En paralelo, el efecto definitivo de inundar la cultura con falsificaciones desprovistas experiencia humana es la profundización estructural y rentable del aislamiento.
Al consumir rutinariamente un reemplazo sintético y libre de exigencia emocional, el individuo pierde la capacidad de empatizar, negociar o lidiar con la otredad.
Esta atrofia social deja a la población en un estado de vulnerabilidad absoluta frente a la saturación de imágenes manufacturadas para la manipulación emocional con fines políticos, comerciales y financieros.
Las facciones que se ven acorralados y envueltos por una manipulación profunda pero que todavía ven la necesidad de participar en espacios de discusión capitalizan esta desconexión profunda, reemplazando el debate riguroso por spam ideológico o de identidad.
En última instancia esta fuerza intenta vaciar la cultura de toda vitalidad y resistencia, reemplazando el tejido social orgánico por un mercado de ilusiones dóciles y terrores sintéticos que mantienen a la población aislada, asustada y perpetuamente dispuesta al consumo.
Fuerza C: Responsabilización Patológica
Para mantener a flote esta oferta altamente extractiva y lucrativa, el sistema necesita gestionar las graves consecuencias de la alienación que él mismo provoca en los consumidores.
Ante el rápido deterioro mental de la sociedad, el ecosistema orquesta un pánico moral y ejecuta el diagnóstico clínico impuesto sobre la población para individualizar y aislar los fallos sistémicos, una patologización del usuario.
Este diagnóstico señala a la población con una supuesta adicción a las pantallas, un diagnóstico que funciona como un mecanismo deliberado para encubrir las verdaderas rupturas estructurales y materiales que originan el colapso psicológico.
Estas crisis reales son generadas por la precarización extrema de la hypertercerización, y el trabajo sin red de seguridad, trabajo en su mayoría mediado por aplicaciones (la Gig Economy) y la destrucción sostenida de los recursos y espacios comunitarios físicos.

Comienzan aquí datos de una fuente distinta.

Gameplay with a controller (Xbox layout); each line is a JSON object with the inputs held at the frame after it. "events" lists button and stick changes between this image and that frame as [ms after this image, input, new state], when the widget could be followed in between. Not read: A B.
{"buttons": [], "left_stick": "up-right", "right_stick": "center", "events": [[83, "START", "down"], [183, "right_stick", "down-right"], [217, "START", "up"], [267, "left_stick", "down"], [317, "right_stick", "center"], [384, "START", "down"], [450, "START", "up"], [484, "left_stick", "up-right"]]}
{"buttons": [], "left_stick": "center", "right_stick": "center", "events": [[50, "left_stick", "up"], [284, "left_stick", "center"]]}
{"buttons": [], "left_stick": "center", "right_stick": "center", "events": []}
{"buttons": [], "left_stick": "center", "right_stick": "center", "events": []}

Al responsabilizar de forma exclusiva al individuo por el consumo pasivo y compulsivo de contenido diseñado algorítmicamente para retener la atención bajo niveles extremos de ansiedad (el Doomscrolling), se le cobra un impuesto psicológico en forma de culpa y vergüenza clínica transferido directamente al usuario (un Time Tax) [2]. El sistema culpa al usuario aislado de su propio deterioro, desviando con éxito todo el escrutinio público y legal de la ingeniería corporativa voraz que manufacturó deliberadamente su dependencia.
El impacto de esta patologización es la paralización absoluta de la crítica sistémica y la acción colectiva.
Al convencer al individuo de que su agotamiento crónico y su dependencia digital son producto de un fracaso moral o un desequilibrio clínico personal, el sistema desactiva exitosamente cualquier intento de organización ciudadana, sindical o exigencia de intervención gubernamental.
La indignación política, que materialmente debería dirigirse hacia las corporaciones responsables de la precariedad económica y el diseño algorítmico coercitivo, se redirige hacia el interior del sujeto en forma de autodesprecio, ansiedad, depresión, etc.
La sociedad, en lugar de exigir la restitución de redes de seguridad social y la reconstrucción del entorno físico, se vuelca hacia la industria de la autoayuda y el bienestar individualista y que busca aislar al sujeto, mercantilizando falsas curas individuales para el daño estructural que el mismo ecosistema ha infligido.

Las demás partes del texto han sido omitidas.